• **TASK INSTRUCTIONS**
Could every line below be transcribed exactly, with the pictures dropped?

(Pictures with lens parameters)
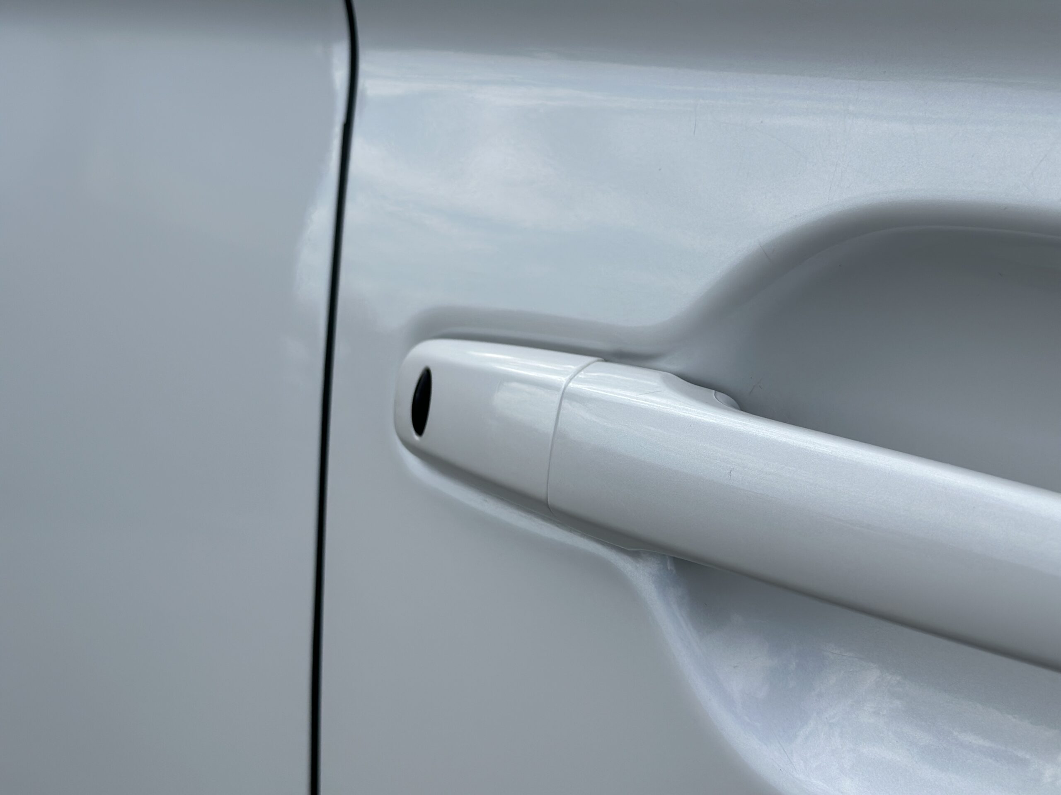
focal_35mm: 48
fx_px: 1471
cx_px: 530
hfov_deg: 39.7
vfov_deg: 30.3
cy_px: 398
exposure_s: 1/4785
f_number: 1.78
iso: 80
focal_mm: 6.86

• **ANSWER TO THIS TASK**
focal_35mm: 48
fx_px: 1471
cx_px: 530
hfov_deg: 39.7
vfov_deg: 30.3
cy_px: 398
exposure_s: 1/4785
f_number: 1.78
iso: 80
focal_mm: 6.86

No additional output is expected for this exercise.